To achieve the above objective, the present invention provides a triode field emission device including: a rear substrate and a front substrate which face each other at a predetermined gap; spacers for vacuum sealing the space formed by the two substrates while maintaining the gap between the two substrates; cathodes and anodes arranged in strips on the facing surfaces of the two substrates so that the cathodes cross with the anodes; electron emission sources formed on the portions of the cathodes at the intersections of the cathodes and the anodes; and gates for controlling electrons emitted from the electron emission sources, wherein the gates are arranged on the rear substrate under the cathodes, and an insulative layer for electrical insulation is formed between the gates and the cathodes.
Preferably, the gates are formed like a full surface or disposed as parallel strips on the rear substrate to cross with the cathodes so that the gates are located straightly over the anodes.
It is preferable that the electron emission sources are formed on the cathodes at the intersections of the cathodes and anodes, of at least one material selected from the group consisting of a metal, diamond and graphite, or a mixture of the selected material with a conductive material, a dielectric material or an insulative material.
Preferably, the electron emission sources are formed straight on the entire surface or one edge of cathodes at the intersections of the cathodes and gates, and the electron emission sources are formed around at least one hole pierced in the cathodes at the intersections of the cathodes and gates.
In the present invention, the electron emission sources are formed by a method among a printing method, an electrophoretic method and a vapor deposition method. It is also preferable that, when three or more holes are formed, a middle hole is formed to a dominant size, and a field emission material is formed around the outer circumference of each of the holes, so that the uniformity of emission current within a pixel is increased.
To achieve the above objective, the present invention provides a method of driving a triode field emission device including: a rear substrate and a front substrate which face each other at a predetermined gap; spacers for vacuum sealing the space formed by the two substrates while maintaining the gap between the two substrates; cathodes and anodes arranged in strips on the facing surfaces of the two substrates so that the cathodes cross with the anodes; electron emission sources formed on the portions of the cathodes at the intersections of the cathodes and the anodes; and gates for controlling electrons emitted from the electron emission sources, wherein the gates are arranged on the rear substrate under the cathodes to cross with the cathodes so that the gates are located straightly over the anodes, and an insulative layer for electrical insulation is formed between the gates and the cathodes, the method including controlling current flowing between the cathodes and the anodes by controlling the gate voltage.
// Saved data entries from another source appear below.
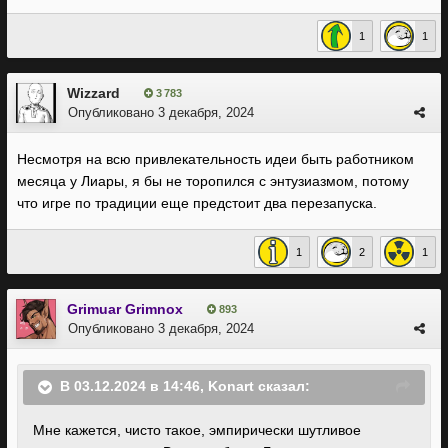
1
1
Wizzard
3 783
Опубликовано
3 декабря, 2024
Несмотря на всю привлекательность идеи быть работником
месяца у Лиары, я бы не торопился с энтузиазмом, потому
что игре по традиции еще предстоит два перезапуска.
1
2
1
Grimuar Grimnox
893
Опубликовано
3 декабря, 2024
В 03.12.2024 в 14:46,
Konart
сказал:
Мне кажется, чисто такое, эмпирически шутливое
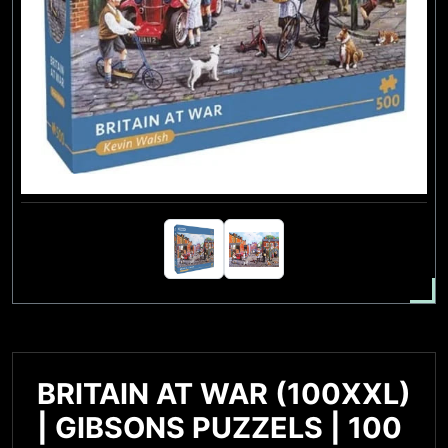
BRITAIN AT WAR (100XXL)
| GIBSONS PUZZELS | 100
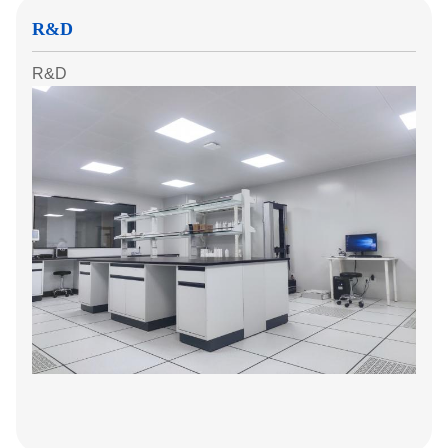
R&D
R&D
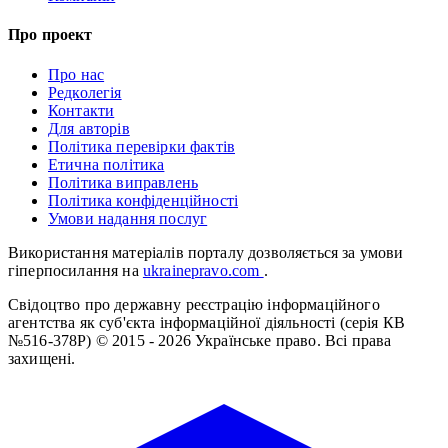
Про проект
Про нас
Редколегія
Контакти
Для авторів
Політика перевірки фактів
Етична політика
Політика виправлень
Політика конфіденційності
Умови надання послуг
Використання матеріалів порталу дозволяється за умови
гіперпосилання на
ukrainepravo.com
.
Свідоцтво про державну реєстрацію інформаційного
агентства як суб'єкта інформаційної діяльності (серія КВ
№516-378Р)
© 2015 - 2026 Українське право. Всі права
захищені.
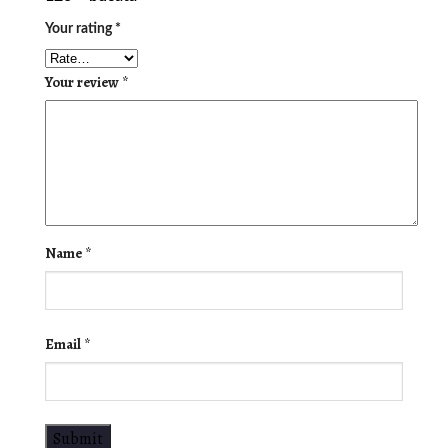
Your rating
*
Your review
*
Name
*
Email
*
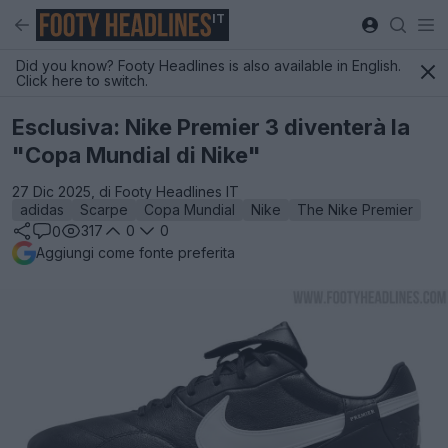
IT
Did you know? Footy Headlines is also available in English.
Click here to switch.
Esclusiva: Nike Premier 3 diventerà la
"Copa Mundial di Nike"
27 Dic 2025, di Footy Headlines IT
adidas
Scarpe
Copa Mundial
Nike
The Nike Premier
317
0
0
0
Aggiungi come fonte preferita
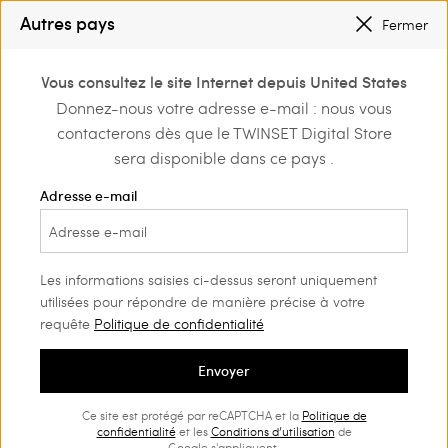
SOLDES NOUVEAUX LOOKS |
JUSQU’À -50 %
Autres pays
Fermer
TWINSET FOR YOU : DES AVANTAGES EXCLUSIFS POUR LES MEMBERS
0
Vous consultez le site Internet depuis United States
Connectez-vous ou
Donnez-nous votre adresse e-mail : nous vous
tements
Shop by occasion
Fête
inscrivez-vous et
contacterons dès que le TWINSET Digital Store
découvrez les
Fête Femme
(57)
avantages
sera disponible dans ce pays .
Fête nocturne ou soirée raffinée ? Fêtes d’anniversaire ou
Adresse e-mail
apéritif au coucher du soleil ? Vous trouverez le modèle fait
pour vous dans notre sélection de robes soirée femme grâce à
une myriade de propositions prêtes à vous faire briller.
Les informations saisies ci-dessus seront uniquement
utilisées pour répondre de manière précise à votre
requête
Politique de confidentialité
Envoyer
Ce site est protégé par reCAPTCHA et la
Politique de
confidentialité
et les
Conditions d’utilisation
de
Google s'appliquent.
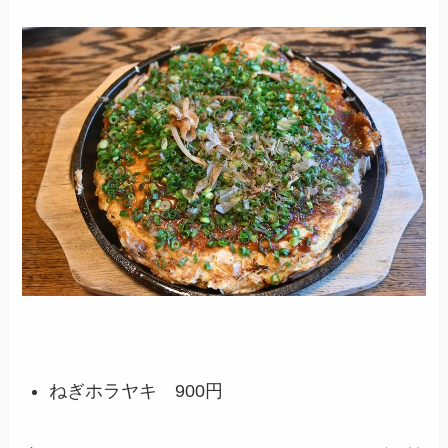
ねぎホラヤキ 900円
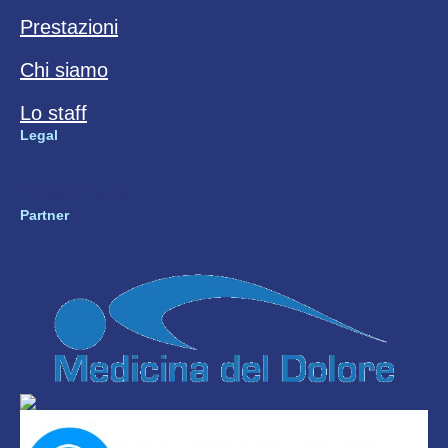
Prestazioni
Chi siamo
Lo staff
Legal
Privacy Policy
Partner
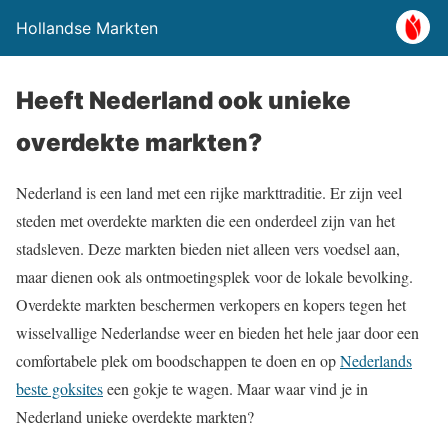
Hollandse Markten
Heeft Nederland ook unieke
overdekte markten?
Nederland is een land met een rijke markttraditie. Er zijn veel
steden met overdekte markten die een onderdeel zijn van het
stadsleven. Deze markten bieden niet alleen vers voedsel aan,
maar dienen ook als ontmoetingsplek voor de lokale bevolking.
Overdekte markten beschermen verkopers en kopers tegen het
wisselvallige Nederlandse weer en bieden het hele jaar door een
comfortabele plek om boodschappen te doen en op
Nederlands
beste goksites
een gokje te wagen. Maar waar vind je in
Nederland unieke overdekte markten?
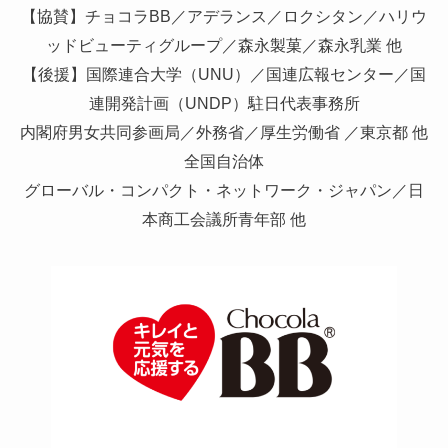
【協賛】チョコラBB／アデランス／ロクシタン／ハリウ
ッドビューティグループ／森永製菓／森永乳業 他
【後援】国際連合大学（UNU）／国連広報センター／国
連開発計画（UNDP）駐日代表事務所
内閣府男女共同参画局／外務省／厚生労働省 ／東京都 他
全国自治体
グローバル・コンパクト・ネットワーク・ジャパン／日
本商工会議所青年部 他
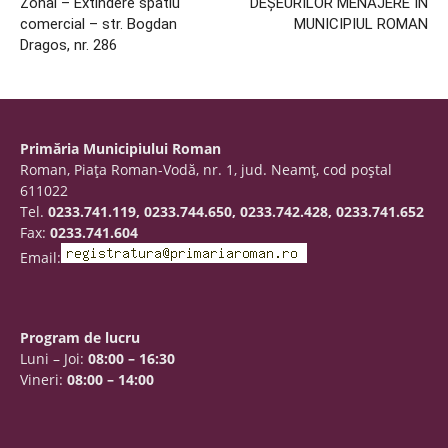
Zonal – Extindere spatiu
DEȘEURILOR MENAJERE ÎN
comercial – str. Bogdan
MUNICIPIUL ROMAN
Dragos, nr. 286
Primăria Municipiului Roman
Roman, Piaţa Roman-Vodă, nr. 1, jud. Neamţ, cod poştal
611022
Tel.
0233.741.119, 0233.744.650, 0233.742.428, 0233.741.652
Fax:
0233.741.604
Email:
Program de lucru
Luni – Joi:
08:00 – 16:30
Vineri:
08:00 – 14:00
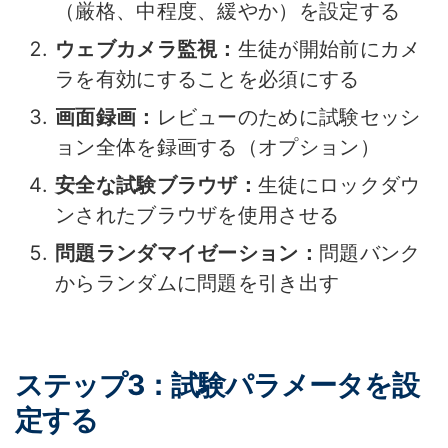
（厳格、中程度、緩やか）を設定する
ウェブカメラ監視：
生徒が開始前にカメ
ラを有効にすることを必須にする
画面録画：
レビューのために試験セッシ
ョン全体を録画する（オプション）
安全な試験ブラウザ：
生徒にロックダウ
ンされたブラウザを使用させる
問題ランダマイゼーション：
問題バンク
からランダムに問題を引き出す
ステップ3：試験パラメータを設
定する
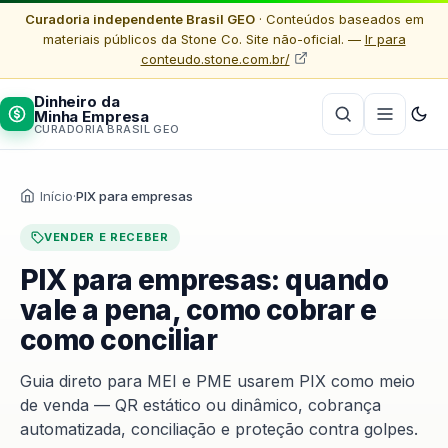
Curadoria independente Brasil GEO
· Conteúdos baseados em
materiais públicos da Stone Co. Site não-oficial. —
Ir para
conteudo.stone.com.br/
Dinheiro da
Minha Empresa
CURADORIA BRASIL GEO
Início
·
PIX para empresas
VENDER E RECEBER
PIX para empresas: quando
vale a pena, como cobrar e
como conciliar
Guia direto para MEI e PME usarem PIX como meio
de venda — QR estático ou dinâmico, cobrança
automatizada, conciliação e proteção contra golpes.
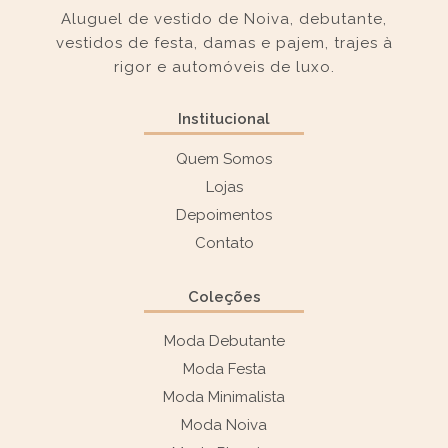
Aluguel de vestido de Noiva, debutante,
vestidos de festa, damas e pajem, trajes à
rigor e automóveis de luxo.
Institucional
Quem Somos
Lojas
Depoimentos
Contato
Coleções
Moda Debutante
Moda Festa
Moda Minimalista
Moda Noiva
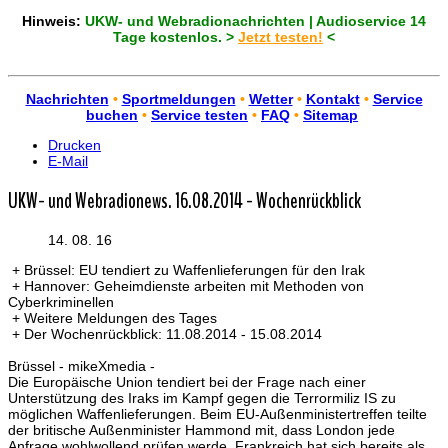
Hinweis:
UKW- und Webradionachrichten | Audioservice 14
Tage kostenlos. >
Jetzt testen!
<
Nachrichten
•
Sportmeldungen
•
Wetter
•
Kontakt
•
Service
buchen
•
Service testen
•
FAQ
•
Sitemap
Drucken
E-Mail
UKW- und Webradionews. 16.08.2014 - Wochenrückblick
14. 08. 16
+ Brüssel: EU tendiert zu Waffenlieferungen für den Irak
+ Hannover: Geheimdienste arbeiten mit Methoden von
Cyberkriminellen
+ Weitere Meldungen des Tages
+ Der Wochenrückblick: 11.08.2014 - 15.08.2014
Brüssel - mikeXmedia -
Die Europäische Union tendiert bei der Frage nach einer
Unterstützung des Iraks im Kampf gegen die Terrormiliz IS zu
möglichen Waffenlieferungen. Beim EU-Außenministertreffen teilte
der britische Außenminister Hammond mit, dass London jede
Anfrage wohlwollend prüfen werde. Frankreich hat sich bereits als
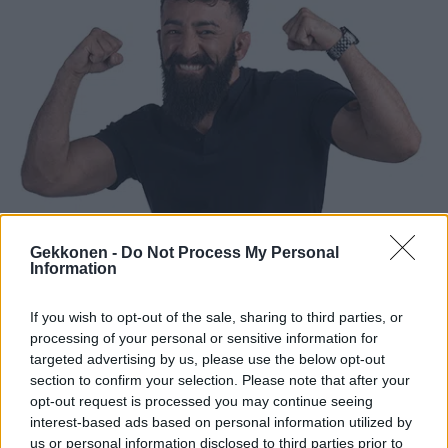
Gekkonen -
Do Not Process My Personal
Information
If you wish to opt-out of the sale, sharing to third parties, or
processing of your personal or sensitive information for
targeted advertising by us, please use the below opt-out
section to confirm your selection. Please note that after your
opt-out request is processed you may continue seeing
interest-based ads based on personal information utilized by
us or personal information disclosed to third parties prior to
Preferably, the electron emission sources are formed of at least one material selected from the group consisting of carbon nanotube, a metal, diamond and graphite, on the cathodes at the intersections of the cathodes and gates. Alternatively, the electron emission sources are formed of a mixture of a conductive material, a dielectric material or an insulative material with at least one material selected from the group consisting of carbon nanotube, a metal, diamond and graphite, on the cathodes at the intersections of the cathodes and the gates.
It is preferable that the electron emission sources are formed straight on the entire surface or one edge of cathodes at the intersections of the cathodes and gates.
Alternatively, it is preferable that the electron emission sources are formed around at least one hole pierced in the cathodes at the intersections of the cathodes and anodes.